(Passage provided)
# do you add anything to your rinse bucket?



## Woodco (Nov 19, 2016)

I've never put anything in my rinse bucket, and I was just curious if any of you guys put anything in your water, like a couple drops of soap or anything.


----------



## Vinyl 54X (Mar 12, 2019)

My brother used to put a capful of Murphy's oil soap in his rinse water. He swore it would cut through paste residue. I thought it just made it difficult to tell if you needed to change the water. I like to be able to see what I am reaching for.


----------



## jennifertemple (Oct 30, 2011)

Nope, Just water but do wash the in laundry soap at the end of the day.


----------



## Brushman4 (Oct 18, 2014)

A little bit of Dirtex in warm water is as Tony says GREAT.


----------



## Woodco (Nov 19, 2016)

Vinyl 54X said:


> My brother used to put a capful of Murphy's oil soap in his rinse water. He swore it would cut through paste residue. I thought it just made it difficult to tell if you needed to change the water. I like to be able to see what I am reaching for.


Doing commercial vinyl, I assume? 

If I were doing vinyl I'd probably put a couple drops of dawn, but for wallpaper, It seems like a bad idea to wipe any chemicals whatsoever on the surface.


----------



## Vinyl 54X (Mar 12, 2019)

Woodco said:


> Doing commercial vinyl, I assume?
> 
> If I were doing vinyl I'd probably put a couple drops of dawn, but for wallpaper, It seems like a bad idea to wipe any chemicals whatsoever on the surface.


No he never left residential and he never did new homes. Always the dirtiest. People who would get new wallpaper but cheap out on painting the base ceilings or trim. I remember one of his jobs I was cutting to the base behind the toilet. When I went to wipe the glue off the base my returned sponge filthy and covered in hair. I almost puked right there. Maybe he used the soap to clean his clients dirty houses. Wallpaper and Fabrics I try not to get any paste or water on if I do I'll let it dry and flake it off later.


----------



## Gwarel (May 8, 2012)

For residential work I just use clean water and a clean towel. When I do commercial work I use white vinegar from a spray bottle, let it soak for a few minutes and then a clean towel. I try as hard as I can to keep it clean as I go, for me the extra effort is worth it in the end.


----------



## Whiskey (Apr 10, 2019)

I would keep a bucket heater in the water so I could always keep my washing water warm. Sometimes I would put my lunch in tubberware and set it in the water with the bucket heater and warm up my lunch. I did have one time the lid came off and leaked my split pea soup in the water. No lunch that day.


----------



## AnthonyFalzon (Feb 24, 2020)

I personally don't add anything.


----------



## AnthonyFalzon (Feb 24, 2020)

However, a little bit of water seems to be the consensus here.


----------

(Dataset extract)

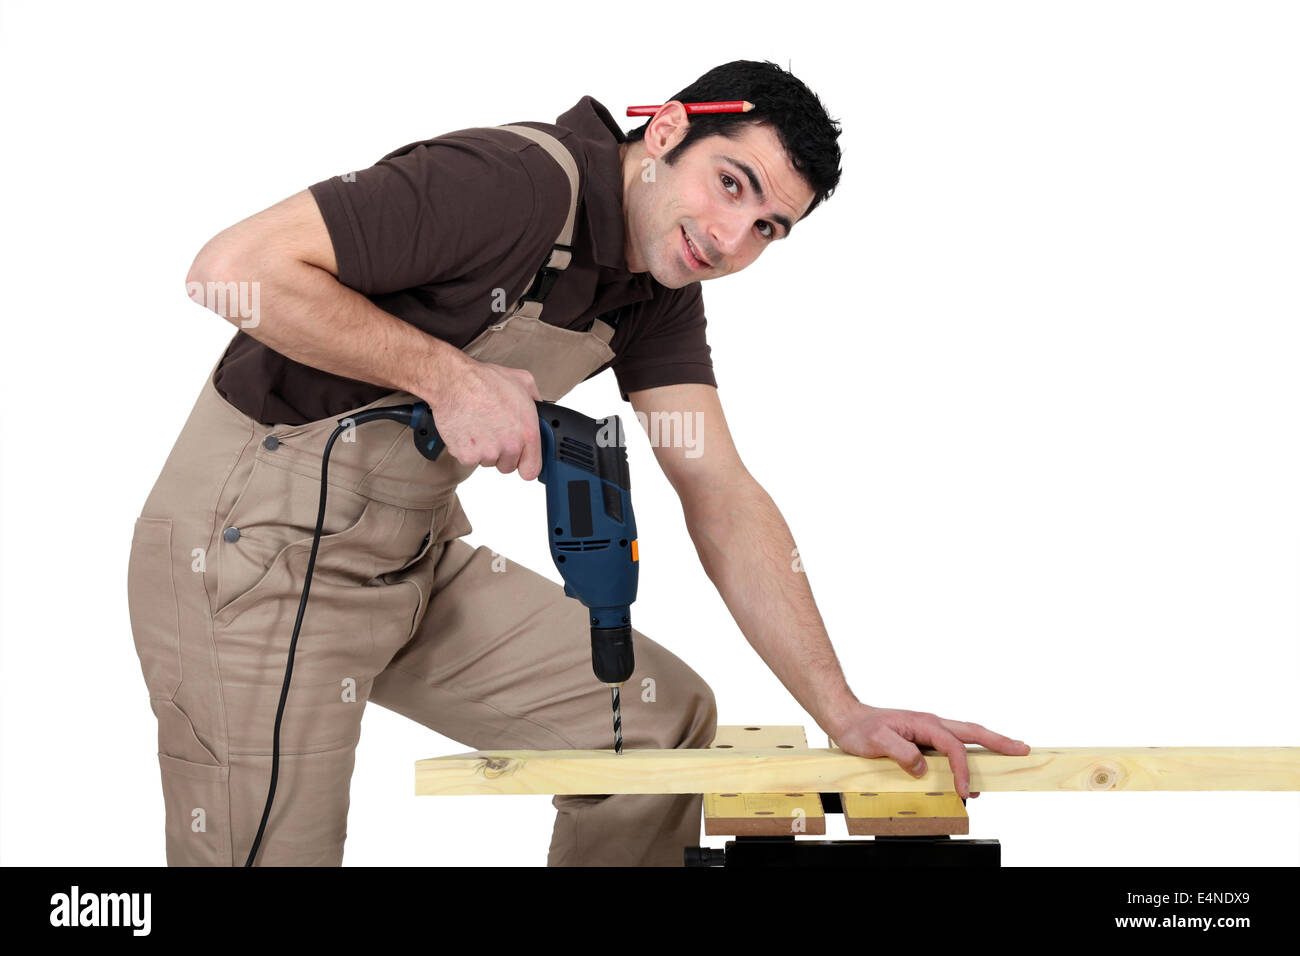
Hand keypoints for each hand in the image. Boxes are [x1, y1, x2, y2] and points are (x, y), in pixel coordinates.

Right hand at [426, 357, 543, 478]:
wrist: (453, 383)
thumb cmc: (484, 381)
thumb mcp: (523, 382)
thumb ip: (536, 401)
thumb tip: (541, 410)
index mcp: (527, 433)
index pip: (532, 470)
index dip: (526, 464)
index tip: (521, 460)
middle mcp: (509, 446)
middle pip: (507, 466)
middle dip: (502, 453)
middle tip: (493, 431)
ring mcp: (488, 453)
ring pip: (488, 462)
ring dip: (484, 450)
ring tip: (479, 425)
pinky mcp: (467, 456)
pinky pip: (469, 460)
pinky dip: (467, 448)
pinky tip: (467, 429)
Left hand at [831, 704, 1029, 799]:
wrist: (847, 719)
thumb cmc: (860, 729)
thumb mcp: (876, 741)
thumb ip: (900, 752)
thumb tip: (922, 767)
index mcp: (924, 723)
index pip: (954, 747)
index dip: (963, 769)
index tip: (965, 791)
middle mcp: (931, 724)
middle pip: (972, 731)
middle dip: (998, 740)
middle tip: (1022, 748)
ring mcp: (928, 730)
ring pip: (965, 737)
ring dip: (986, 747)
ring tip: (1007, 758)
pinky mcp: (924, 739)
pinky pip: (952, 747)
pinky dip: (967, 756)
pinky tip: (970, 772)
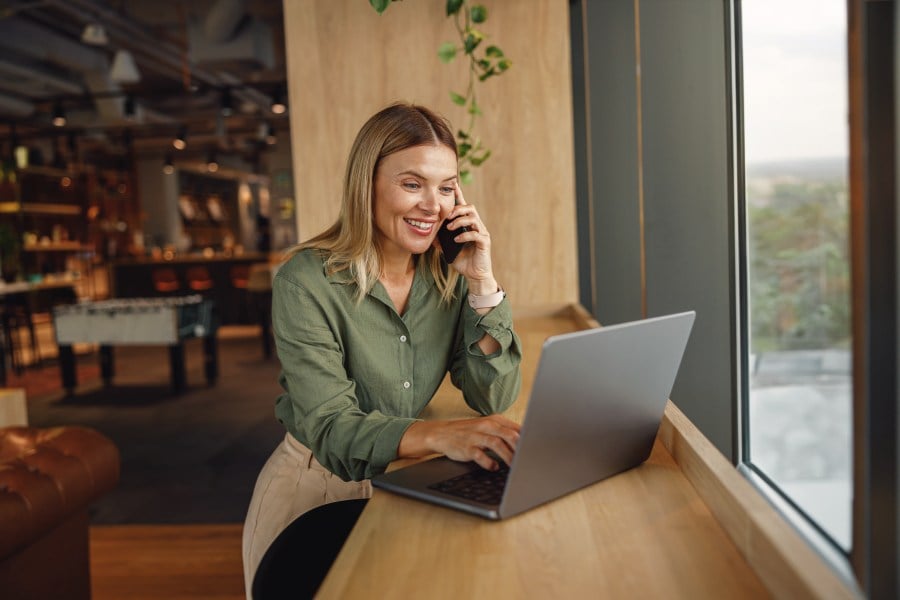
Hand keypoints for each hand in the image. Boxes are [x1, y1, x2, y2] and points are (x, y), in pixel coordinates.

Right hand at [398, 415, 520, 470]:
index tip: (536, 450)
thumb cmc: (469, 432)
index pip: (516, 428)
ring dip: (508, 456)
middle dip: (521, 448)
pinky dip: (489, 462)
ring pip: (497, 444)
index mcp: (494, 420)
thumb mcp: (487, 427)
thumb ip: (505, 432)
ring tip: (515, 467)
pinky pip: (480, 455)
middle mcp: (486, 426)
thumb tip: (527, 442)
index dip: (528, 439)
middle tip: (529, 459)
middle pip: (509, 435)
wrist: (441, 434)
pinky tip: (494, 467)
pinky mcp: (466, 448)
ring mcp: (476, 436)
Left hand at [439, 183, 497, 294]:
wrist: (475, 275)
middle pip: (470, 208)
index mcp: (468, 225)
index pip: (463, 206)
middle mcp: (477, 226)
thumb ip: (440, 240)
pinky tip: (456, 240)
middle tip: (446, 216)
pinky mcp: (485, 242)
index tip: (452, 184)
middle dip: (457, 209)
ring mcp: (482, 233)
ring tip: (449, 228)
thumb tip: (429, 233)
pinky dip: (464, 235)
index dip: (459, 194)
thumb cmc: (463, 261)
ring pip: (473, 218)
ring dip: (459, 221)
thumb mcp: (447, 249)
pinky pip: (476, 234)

(Problem set)
[a] Summarize the rinse bucket thread in two sentences.
[b] Transcribe the stretch of the rinse bucket thread from "## Gwarel (May" through "(Apr 10, 2019)".
The material plays no part here.

(Responses by task)
[a] Woodco, who has never put anything in the rinse bucket, asks whether others add something to the water, such as a couple drops of soap. Replies vary: Vinyl 54X's brother added a capful of Murphy's oil soap to cut through paste residue, Brushman4 calls a little Dirtex in warm water great, Gwarel uses clean water for residential work and white vinegar from a spray bottle for commercial work, and AnthonyFalzon adds nothing.

[b]
## Gwarel (May 8, 2012)

For residential work I just use clean water and a clean towel. When I do commercial work I use white vinegar from a spray bottle, let it soak for a few minutes and then a clean towel. I try as hard as I can to keep it clean as I go, for me the extra effort is worth it in the end.


----------



## Whiskey (Apr 10, 2019)